From the abstract:
Scholars, immigration judges, attorneys, and congressional committees have been calling for a truly independent immigration adjudication system for decades, critiquing a system in which some judges describe themselves as “U.S. imitation judges.” This article examines the lack of truly independent immigration judges through the lens of the Fourth Amendment, which applies when a noncitizen is arrested for deportation. In 1975, the Supreme Court held in Gerstein v. Pugh that to continue detention after an initial arrest in the criminal context, the detached judgment of a neutral judge is necessary; a prosecutor’s finding of probable cause is insufficient to protect the important Fourth Amendment rights to be free from an unreasonable seizure. In contrast, in the immigration detention context, no such neutral judge has any role in the process. Every person who authorizes a noncitizen’s arrest and detention works for a law enforcement agency, causing one to wonder who exactly is exercising independent judgment over decisions concerning noncitizens’ physical freedom.

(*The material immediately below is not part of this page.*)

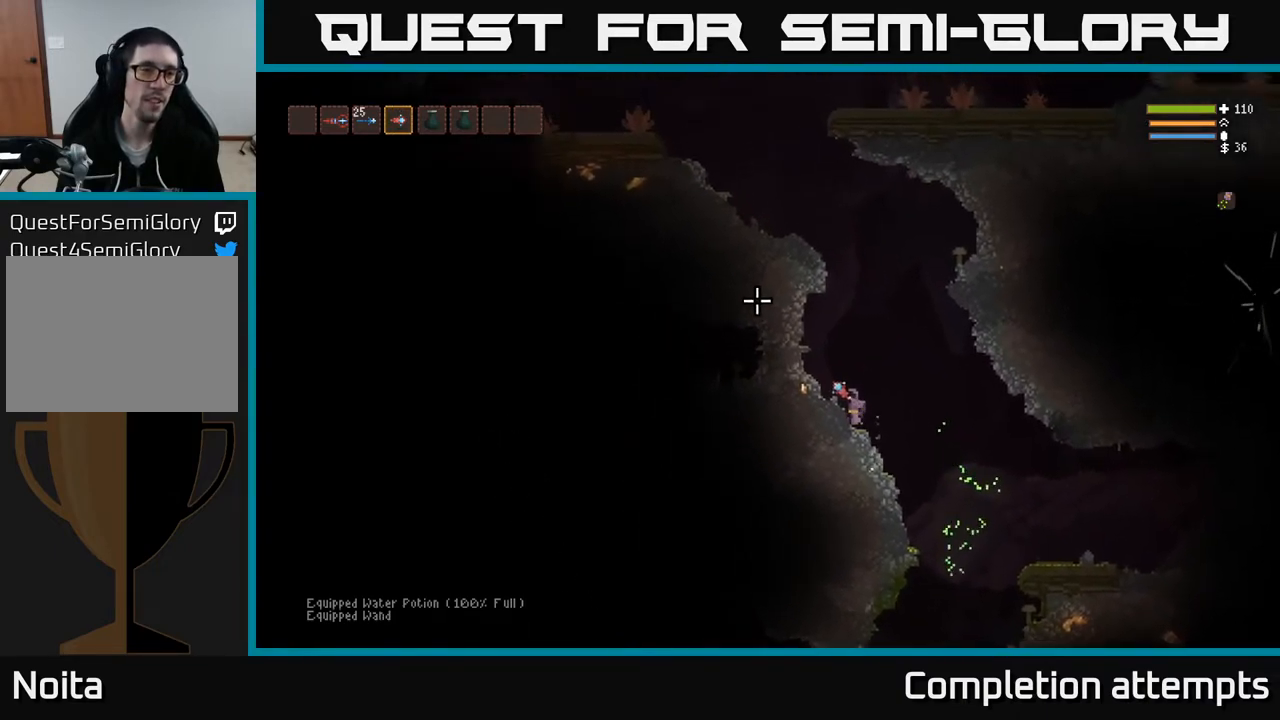
{"buttons": [], "left_stick": "right", "right_stick": "down", "events": [[133, "left_stick", "right"], [250, "right_stick", "up-right"], [350, "right_stick", "down-right"], [450, "right_stick", "down"]]}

This article begins with an overview of the relevant Fourth Amendment law, which requires a neutral judge to review a law enforcement officer’s warrantless arrest in order to continue detention, and demonstrates why the Fourth Amendment applies to immigration arrests, although nominally “civil.” Thus, the lack of a truly neutral judge available to review DHS arrest decisions exposes the entire immigration detention system to a Fourth Amendment challenge. To resolve this issue, I propose that, in order to continue pretrial detention for deportation, federal magistrate judges, rather than immigration judges, must make a probable cause finding. This proposal resolves the Fourth Amendment violations that occur when the only supposedly “neutral” judge, who authorizes the jailing of a human being, is regularly critiqued as not so “neutral.” While others have effectively argued that the entire immigration adjudication system needs a judge who is untethered from a law enforcement agency, in this article I focus only on the initial decision to continue pretrial detention, as this is where, in the criminal pretrial context, the Fourth Amendment’s probable cause hearing requirement attaches.